6 Book Reviews submitted by our Members...sorted by voted most helpful
Aaron R. (bigstu) reviewed Hell Bent For Leather: Confessions Of A Heavy Metal Addict on
If you were a teenager or twenty-something in the 1980s and into the early 90s and you were a heavy metal fan than this book is probably for you. Seb Hunter does a good job of not only describing the different genres of metal including giving examples of the bands that went with each genre. Sprinkled in between these descriptions are Hunter's personal stories of his life growing up as a metalhead including his influences for the various bands that he helped start and/or joined throughout his teenage years and into his twenties. About midway through the book Hunter's stories take center stage and in my opinion the descriptions of what was going on in the metal world during the time period took away from the actual personal stories that Hunter was sharing. Overall, Hunter's stories were at times funny and at times uncomfortable but they were always entertaining.
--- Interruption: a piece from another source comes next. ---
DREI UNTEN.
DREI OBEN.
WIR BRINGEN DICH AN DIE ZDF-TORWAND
This book chronicles one young fans brush with metal in some early formative years and how he used that to try to launch himself into rock and roll excess.
To me it is more like a finding yourself story. When you were a pre-teen and then a teenager you think you are the only one in the world that can REALLY see things. And you usually find something to believe passionately in. Something that no damn adult will notice. And you just KNOW how cool and life changing it really REALLY is. And then you kind of grow up and break out of the mindset and learn to live.
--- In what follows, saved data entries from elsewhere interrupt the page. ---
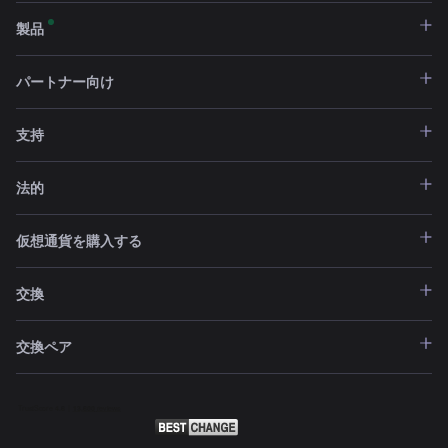
製品
パートナー向け
支持
法的
仮想通貨を購入する
交換
交換ペア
It's a fun story of that particular journey with a lot of hairspray and some well meaning if especially hideous lyrical content.
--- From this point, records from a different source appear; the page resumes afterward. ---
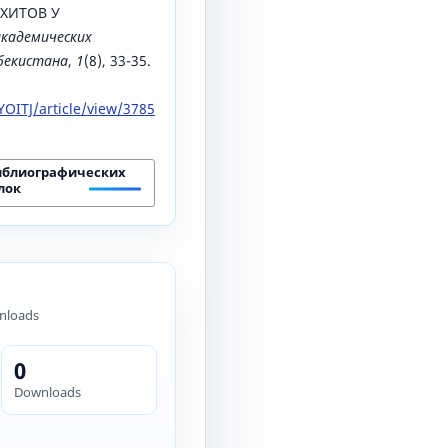
ХИТОВ У
академических
збекистана
,
1
(8), 33-35.
OITJ/article/view/3785
иблиографических
лок
nloads
0
Downloads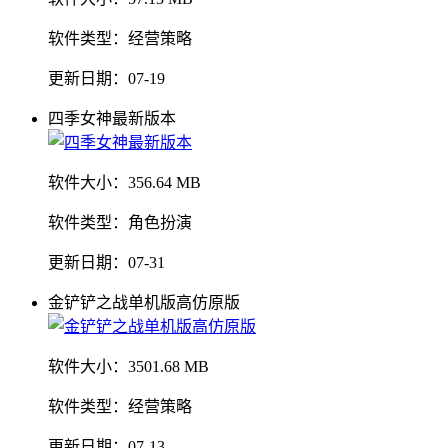
软件类型：
经营策略
更新日期：
07-19
四季女神最新版本
软件大小：
356.64 MB
软件类型：
角色扮演
更新日期：
07-31
金铲铲之战单机版高仿原版
软件大小：
3501.68 MB
软件类型：
经营策略
更新日期：
07-13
I was a heavy metal handmaiden (as I so confidentely referred to myself argh) back in the good old 80s when spandex and hairspray were king. I saw alot of myself in what Seb is talking about.
This is definitely a top notch memoir that is easily read and very easy to relate to.
There are two sides to this book, and it lives and dies by those two sides. Half of the book is an examination of Heavy Metal and its role in the author's childhood. This half is pure genius. It jacks directly into so many of my childhood memories. Funny yet insightful, it would have made a great book on its own.
The other half details the travails of the author's hair metal band. It's mildly interesting, but pales next to the first half.
So, in the end, you're left with a book that's good, but could have been so much better.